Home Vegetable Garden Guide

Planting Seeds in the Garden

If your climate allows, starting seeds directly in your garden is the easiest and least expensive way to start your garden. Vegetables that will grow from seed in your climate will need to mature within the span of your growing season. These seedlings may take a bit longer to grow, which makes them more susceptible to weather conditions than transplanting from indoors. The key to successfully starting seeds directly in the garden is soil preparation.

Preparing Rows

There are as many different row arrangements as there are plants to choose from.

SINGLE ROWS: Planting in a single row is most common seed arrangement. This arrangement is easy to maintain, organize and allows plenty of space to attend and harvest vegetables if space properly.

WIDE ROWS: Vegetables such as beets, carrots, collards, kale, leaf lettuce, mustard, radishes, and spinach will benefit from wide rows as opposed to single rows. These types of rows should be no wider than 36" to make it easy to maintain and harvest vegetables. This also helps conserve space and water requirements.

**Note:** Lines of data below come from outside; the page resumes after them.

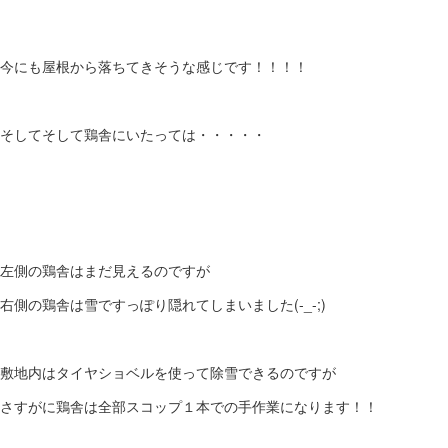
今にも屋根から落ちてきそうな感じです！！！！
そしてそして鶏舎にいたっては・・・・・
左側の鶏舎はまだ見えるのですが
右側の鶏舎は雪ですっぽり隠れてしまいました(-_-;)
敷地内はタイヤショベルを使って除雪できるのですが
さすがに鶏舎は全部スコップ１本での手作業になります！！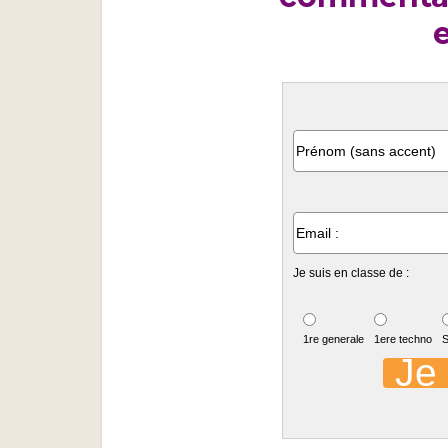
e
Je suis en classe de :
1re generale
1ere techno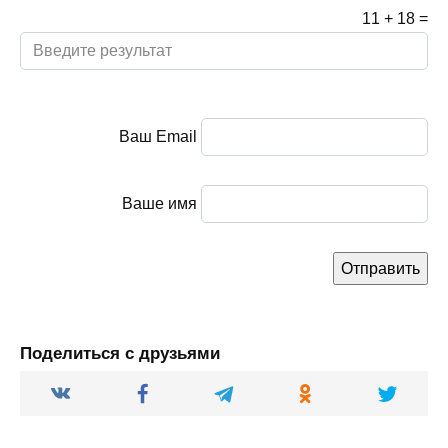
11
+
18
=
Ваш Email
Ваше имя
Поделиться с друзьями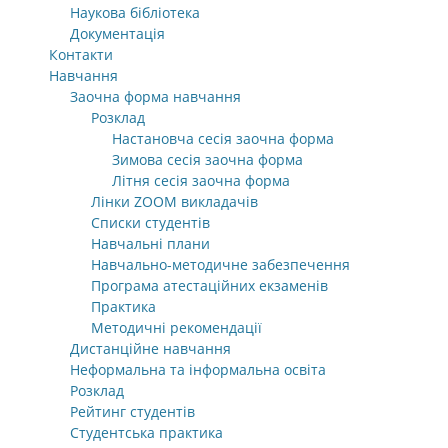
Наукова бібліотека
Документація
Контакти
Навчання
Заочна форма навчання
Розклад
Настановча сесія заочна форма
Зимова сесія заочна форма
Літня сесія заочна форма
Лінки ZOOM викладачів
Списки студентів
Навчальні плани
Навчально-методичне забезпечення
Програма атестаційних екзаменів
Практика
Методичні рекомендації
Дистанційне навчання
Неформальна та інформальна освіта
Розклад
Рейтинг студентів
Студентська практика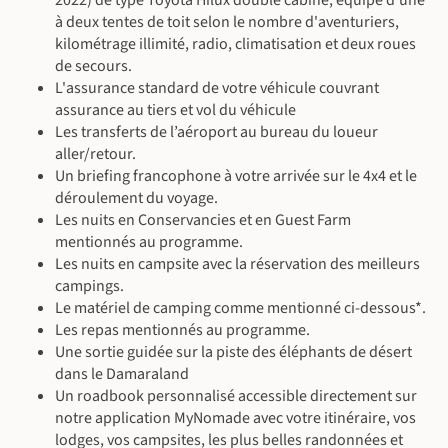
2022) de type Toyota Hilux double cabine, équipé d'une
©
à deux tentes de toit selon le nombre d'aventuriers,
©
©
kilométrage illimité, radio, climatisation et deux roues
de secours.
L'assurance standard de votre véhicule couvrant
assurance au tiers et vol du véhicule
Les transferts de l’aéroport au bureau du loueur
aller/retour.
Un briefing francophone à votre arrivée sur le 4x4 et le
déroulement du voyage.
Les nuits en Conservancies et en Guest Farm
mentionnés au programme.
Les nuits en campsite avec la réservation des meilleurs
campings.
Le matériel de camping comme mentionné ci-dessous*.
Les repas mentionnés au programme.
Une sortie guidée sur la piste des éléphants de désert
dans le Damaraland
Un roadbook personnalisé accessible directement sur
notre application MyNomade avec votre itinéraire, vos
lodges, vos campsites, les plus belles randonnées et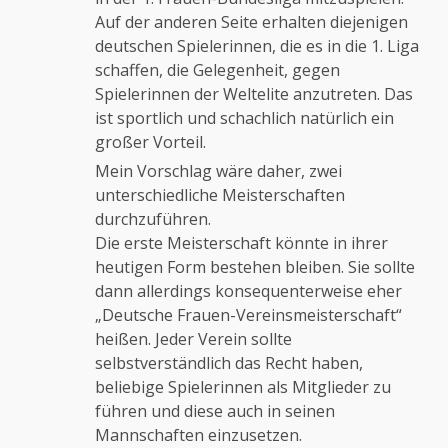
Auf der anderen Seite erhalten diejenigen
deutschen Spielerinnen, die es in die 1. Liga
schaffen, die Gelegenheit, gegen
Spielerinnen der Weltelite anzutreten. Das
ist sportlich und schachlich natürlich ein
großer Vorteil.
Mein Vorschlag wäre daher, zwei
unterschiedliche Meisterschaften
durchzuführen.
Die erste Meisterschaft könnte in ihrer
heutigen Form bestehen bleiben. Sie sollte
dann allerdings konsequenterweise eher
„Deutsche Frauen-Vereinsmeisterschaft“
heißen. Jeder Verein sollte
selbstverständlich das Recht haben,
beliebige Spielerinnen als Mitglieder zu
führen und diese auch in seinen
Mannschaften einzusetzen.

TRENCH: Trench planting is beneficial to underground plants, and even tomato starter plants. Set up much like single rows, just dig the trench about a foot wide and deep.

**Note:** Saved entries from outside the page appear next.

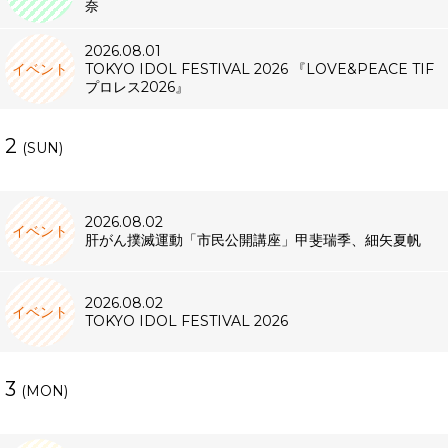
奈
2026.08.01
イベント
TOKYO IDOL FESTIVAL 2026 『LOVE&PEACE TIF
プロレス2026』
2
(SUN)
2026.08.02
イベント
肝がん撲滅運動「市民公開講座」甲斐瑞季、細矢夏帆
2026.08.02
イベント
TOKYO IDOL FESTIVAL 2026
3
(MON)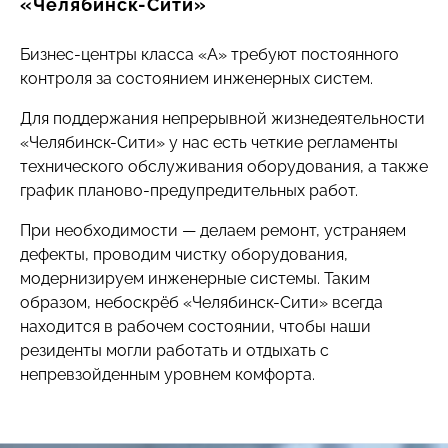
«Челябинск-Сити»
Бизнес-центры класса «А» требуют постоянного
контроля за состоянием инженерных систем.
Для поддержания непрерывной жизнедеятельности
«Челябинск-Сити» у нас есть четкие регламенты
технического обслуживания оборудования, а также
график планово-предупредительных работ.
При необходимости — делаем ремонт, устраняем
дефекты, проводим чистку оборудования,
модернизируем инженерные системы. Таким
образом, небоскрёб «Челябинск-Сити» всегда
находится в рабочем состоянии, чтобы наши
резиденты могли работать и отдыхать с
непревзойденным уровнем комфорта.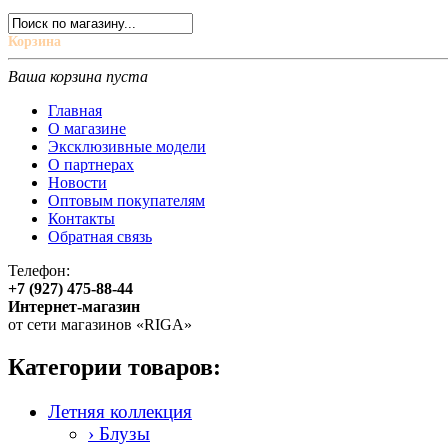
Корзина
Ваша корзина пуста
Главная
О магазине
Эксклюзивные модели
О партнерах
Новости
Оптовым покупателям
Контакты
Обратная связь
Телефон:
+7 (927) 475-88-44
Интернет-магазин
от сети магазинов «RIGA»
Категории товаров:
Летняя коллекция
› Блузы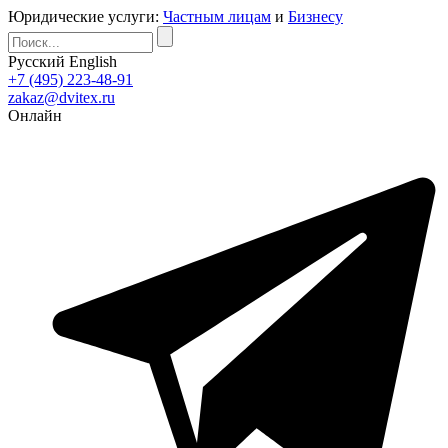
Юридические услуги:
Частным лицам
и
Бизнесу
Русский
English
+7 (495) 223-48-91
zakaz@dvitex.ru
Онлайн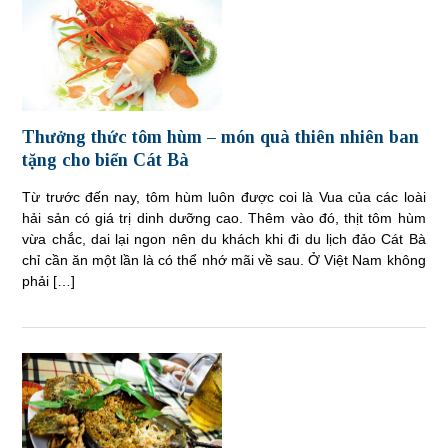
Thưởng thức tôm hùm – món quà thiên nhiên ban
tặng cho biển Cát Bà
Từ trước đến nay, tôm hùm luôn được coi là Vua của các loài
hải sản có giá trị dinh dưỡng cao. Thêm vào đó, thịt tôm hùm
vừa chắc, dai lại ngon nên du khách khi đi du lịch đảo Cát Bà
chỉ cần ăn một lần là có thể nhớ mãi về sau. Ở Việt Nam không
phải […]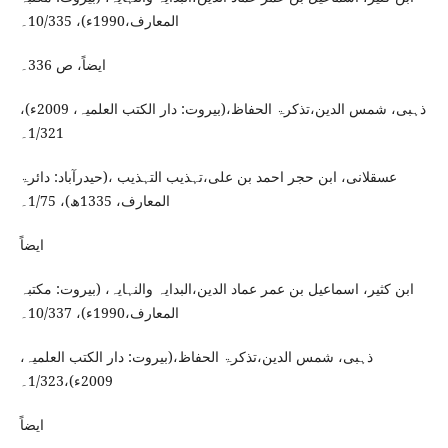
المعارف،1990ء)، 10/335۔
ایضاً، ص 336۔
ذہبی، شمس الدین،تذکرۃ الحفاظ،(بیروت: دار الکتب العلمیہ، 2009ء)،
1/321۔
عسقلانی، ابن حجر احمد بن علی،تہذیب التہذیب ،(حیدرآباد: دائرۃ
المعارف، 1335ھ)، 1/75۔
ایضاً
ابن کثیر، اسماعیل بن عمر عماد الدین،البدایہ والنہایہ، (بیروت: مکتبہ
المعارف،1990ء)، 10/337۔
ذہبی، شمس الدین،تذکرۃ الحفاظ،(بیروت: دار الکتب العلمیہ،
2009ء)،1/323۔
ایضاً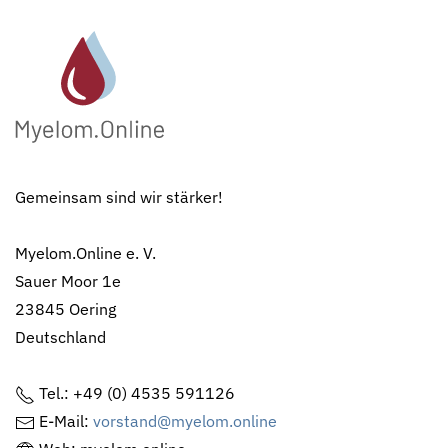
Gemeinsam sind wir stärker!
Myelom.Online e. V.
Sauer Moor 1e
23845 Oering
Deutschland
Tel.: +49 (0) 4535 591126
E-Mail:
vorstand@myelom.online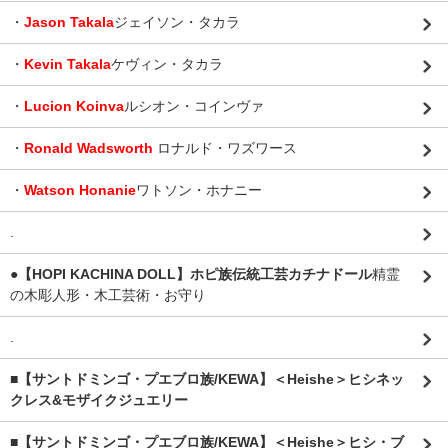
・
Jason Takala
ジェイソン・タカラ
・
Kevin Takala
ケヴィン・タカラ
・
Lucion Koinva
ルシオン・コインヴァ
・
Ronald Wadsworth
ロナルド・ワズワース
・
Watson Honanie
ワトソン・ホナニー
.
●【HOPI KACHINA DOLL】ホピ族伝統工芸カチナドール
精霊
の木彫人形・木工芸術・お守り
.
■【サントドミンゴ・プエブロ族/KEWA】＜Heishe＞ヒシネッ
クレス&モザイクジュエリー
■【サントドミンゴ・プエブロ族/KEWA】＜Heishe＞ヒシ・ブ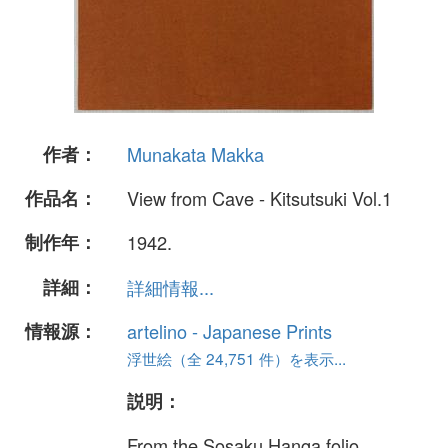
作者：
Munakata Makka
作品名：
View from Cave - Kitsutsuki Vol.1
制作年：
1942.
詳細：
詳細情報...
情報源：
artelino - Japanese Prints
浮世絵（全 24,751 件）を表示...
説明：
From the Sosaku Hanga folio,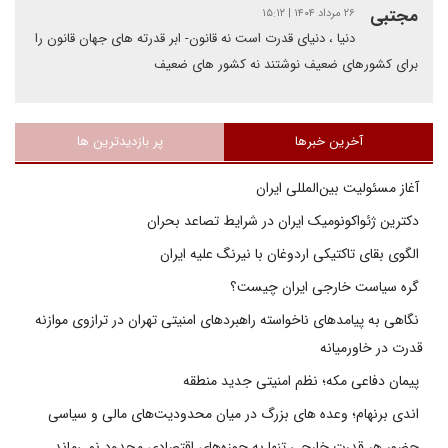
مجتبی
۲۶ مرداد ۱۴۰۴ | ۱۵:۱۲
دنیا ، دنیای قدرت است نه قانون- ابر قدرته های جهان قانون را
برای کشورهای ضعیف نوشتند نه کشور های ضعیف
آخرین خبرها
پر بازدیدترین ها
آغاز مسئولیت بین‌المللی ایران
دکترین ژئواکونومیک ایران در شرایط تصاعد بحران
الگوی بقای تاکتیکی اردوغان با نیرنگ علیه ایران
گره سیاست خارجی ایران چیست؟
نگاهی به پیامدهای ناخواسته راهبردهای امنیتی تهران در ترازوی موازنه
قدرت در خاورمیانه
پیمان دفاعی مکه؛ نظم امنیتی جدید منطقه
اندی برنهام؛ وعده های بزرگ در میان محدودیت‌های مالی و سیاسی
حضور هر قدرت خارجی تنها به حوزه‌های اقتصادی محدود نمی‌ماند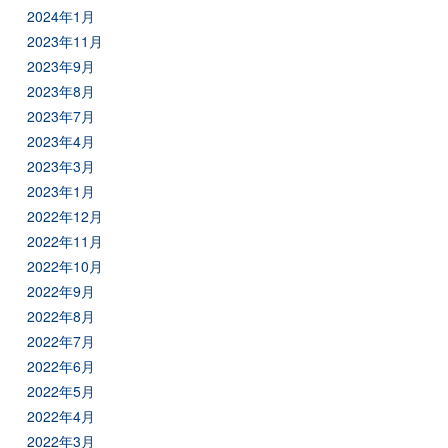
2024年1月
2023年11月
2023年9月
2023年8月
2023年7月
2023年4月
2023年3月
2023年1月
2022年12月
2022年11月
2022年10月
2022年9月
2022年8月
2022年7月
2022年6月
2022年5月
2022年4月
2022年3月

INVERTED HILL: Opposite the trench, this method catches and holds extra moisture as well as directing any runoff to the center. Cucumbers, squash and other trailing vegetables benefit from planting in inverted hills. Create an inverted hill by removing an inch of soil from a circle about a foot across creating a shallow depression. Using the soil you've removed, form a rim around the circle. During heavy rainfall the rim falls inward, giving extra protection and anchorage to shallow rooted plants.

BLOCKS: Grouping vegetables in 18 - 36" blocks is also another method allowing easy access to plants.

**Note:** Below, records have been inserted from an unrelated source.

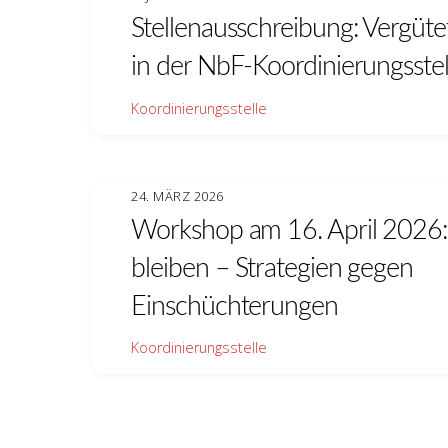
Stellenausschreibung: Vergüte
in der NbF-Koordinierungsstel
Koordinierungsstelle
24. MÄRZ 2026
Workshop am 16. April 2026: 
bleiben – Strategien gegen
Einschüchterungen
Koordinierungsstelle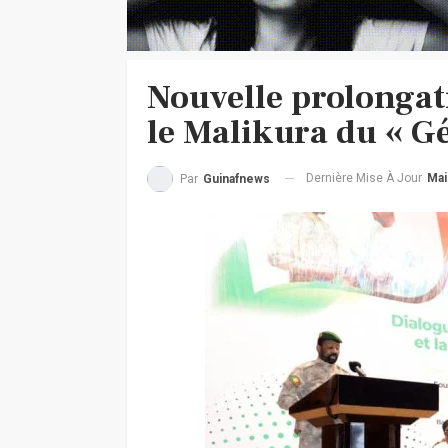
Nouvelle prolongati
le Malikura du « Gé
Dernière Mise À Jour
Mai
Par
Guinafnews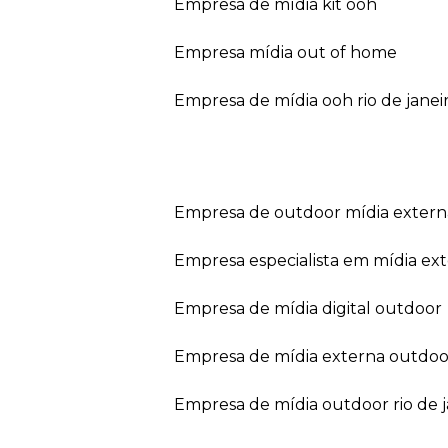
empresa de mídia kit ooh
empresa mídia out of home
empresa de mídia ooh rio de janei
empresa de outdoor mídia extern
empresa especialista em mídia ext
empresa de mídia digital outdoor
empresa de mídia externa outdoo
empresa de mídia outdoor rio de 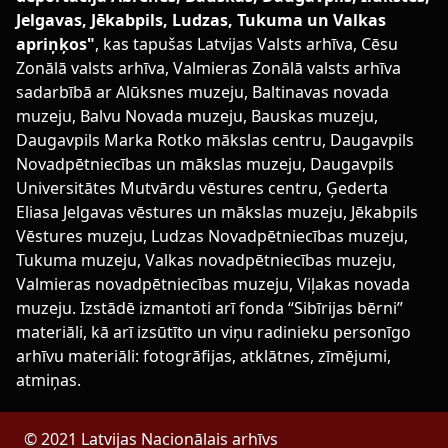
Jelgavas, Jēkabpils, Ludzas, Tukuma un Valkas
apriņķos"
, kas tapušas Latvijas Valsts arhīva, Cēsu
Zonālā valsts arhīva, Valmieras Zonālā valsts arhīva
sadarbībā ar Alūksnes muzeju, Baltinavas novada
muzeju, Balvu Novada muzeju, Bauskas muzeju,
Daugavpils Marka Rotko mākslas centru, Daugavpils
Novadpētniecības un mākslas muzeju, Daugavpils
Universitātes Mutvārdu vēstures centru, Ģederta
Eliasa Jelgavas vēstures un mākslas muzeju, Jēkabpils
Vēstures muzeju, Ludzas Novadpētniecības muzeju,
Tukuma muzeju, Valkas novadpētniecības muzeju,
Valmieras novadpētniecības muzeju, Viļakas novada
muzeju. Izstādē izmantoti arī fonda “Sibīrijas bērni”
materiāli, kā arī izsūtīto un viņu radinieku personīgo
arhīvu materiāli: fotogrāfijas, atklātnes, zīmējumi,
atmiņas.
© 2021 Latvijas Nacionālais arhīvs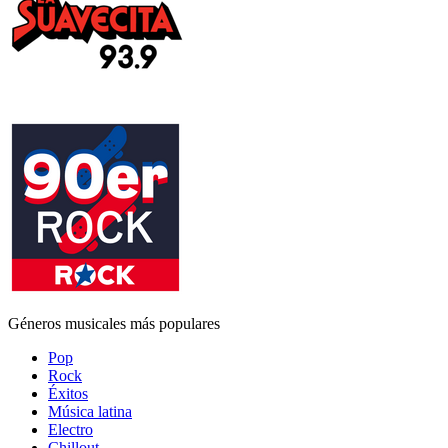
Géneros musicales más populares
Pop
Rock
Éxitos
Música latina
Electro
Chillout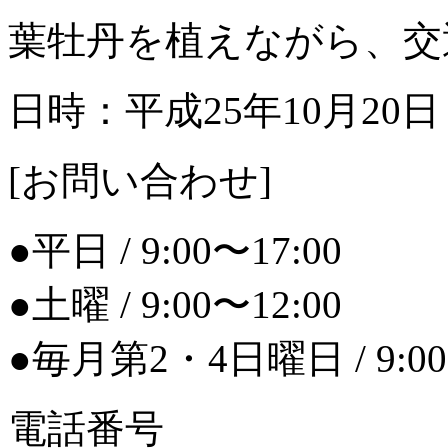
葉牡丹を植えながら、交
日時：平成25年10月20日
[お問い合わせ]
●平日 / 9:00〜17:00
●土曜 / 9:00〜12:00
●毎月第2・4日曜日 / 9:00
電話番号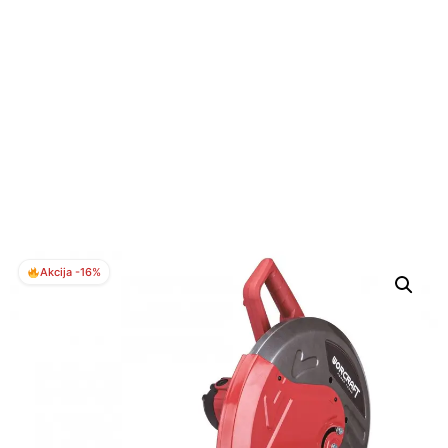
Akcija -16%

Don't forget to allow plenty of space between rows or beds for walking and picking vegetables!

Sowing seeds

The seeds will only need enough soil to cover them and supply moisture for germination. Be careful not to bury the seeds too deeply. About 1/4 inch deep should suffice for most vegetable seeds. Sprinkle the seeds evenly into rows.

Spacing is critical to plant growth and yields. If plants are too close, they could produce little or no yield. It's fairly easy to maintain good spacing with larger seeds, but tiny seeds could be a little tricky. After germination, you may need to thin the rows to the proper plant spacing. See some spacing recommendations here.

Cover the seeds with soil and press lightly. Firming will improve contact between the seeds and moist soil. Cover the row with a thin layer of soil, straw, or loose compost to help keep the soil moist.